The setup consists of a set of monitors deployed in a wireless network that can measure the signal power received from the transmitting nodes. The monitoring problem is to utilize the received-power measurements to estimate the transmit power of the node, without any prior knowledge of the transmitting node’s location or any statistical distribution of its transmission power. Towards this end, we exploit spatial diversity in received-power measurements and cooperation among the multiple monitoring nodes. Based on a theoretical analysis, we obtain the Maximum Likelihood (ML) estimate, derive fundamental geometrical insights and show that the estimation is asymptotically optimal. Finally, we compare the performance of the estimators through simulations and on a data-set of actual field measurements.
Murtaza Zafer received the S. M. and Ph.D. degrees in Electrical Engineering and Computer Science from the Massachusetts Institute of Technology (MIT), MA, USA, in 2003 and 2007 respectively.
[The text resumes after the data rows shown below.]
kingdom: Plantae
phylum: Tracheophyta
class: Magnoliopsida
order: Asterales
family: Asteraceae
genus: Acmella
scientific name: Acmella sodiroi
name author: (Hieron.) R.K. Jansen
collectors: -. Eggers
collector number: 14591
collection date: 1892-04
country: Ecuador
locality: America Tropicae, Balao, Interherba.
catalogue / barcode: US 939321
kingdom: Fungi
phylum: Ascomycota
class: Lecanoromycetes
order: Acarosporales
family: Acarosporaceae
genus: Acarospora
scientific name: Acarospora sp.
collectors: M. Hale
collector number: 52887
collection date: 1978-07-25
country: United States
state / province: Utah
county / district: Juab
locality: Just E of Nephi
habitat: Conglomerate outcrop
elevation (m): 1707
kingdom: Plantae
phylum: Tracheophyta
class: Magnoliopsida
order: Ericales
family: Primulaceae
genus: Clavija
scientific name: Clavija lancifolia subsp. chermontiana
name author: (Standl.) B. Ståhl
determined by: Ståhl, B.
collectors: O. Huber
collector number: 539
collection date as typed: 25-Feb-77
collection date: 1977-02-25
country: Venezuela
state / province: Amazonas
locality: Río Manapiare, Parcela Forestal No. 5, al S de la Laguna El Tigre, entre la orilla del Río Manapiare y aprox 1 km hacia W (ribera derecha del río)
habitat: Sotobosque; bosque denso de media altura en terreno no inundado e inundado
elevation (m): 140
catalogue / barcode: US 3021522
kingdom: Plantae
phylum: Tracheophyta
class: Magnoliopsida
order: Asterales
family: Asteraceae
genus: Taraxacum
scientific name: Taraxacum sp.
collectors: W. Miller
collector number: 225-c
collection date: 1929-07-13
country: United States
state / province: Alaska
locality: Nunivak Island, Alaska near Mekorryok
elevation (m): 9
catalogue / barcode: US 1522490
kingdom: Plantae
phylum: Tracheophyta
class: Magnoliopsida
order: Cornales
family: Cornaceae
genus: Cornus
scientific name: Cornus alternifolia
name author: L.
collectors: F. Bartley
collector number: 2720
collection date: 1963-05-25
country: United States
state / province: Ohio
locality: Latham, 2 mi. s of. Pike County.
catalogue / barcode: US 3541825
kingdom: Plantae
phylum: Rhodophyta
Earlier he received the B.Tech degree in Electrical Engineering from the Indian Institute of Technology (IIT) Madras, India, in 2001. Currently, he is a Research Staff Member at IBM Thomas J. Watson Research Center, NY, USA, where his research is on communication and sensor networks. He spent the summer of 2004 at the Mathematical Sciences Research center, Bell Laboratories Alcatel-Lucent Inc. His research interests are in queueing theory, information theory, control and optimization theory, algorithms and protocol design with applications to communication networks. He is the co-recipient of the best Student Paper award at WiOpt conference, 2005. He also received the Siemens and Philips award for academic excellence in 2001.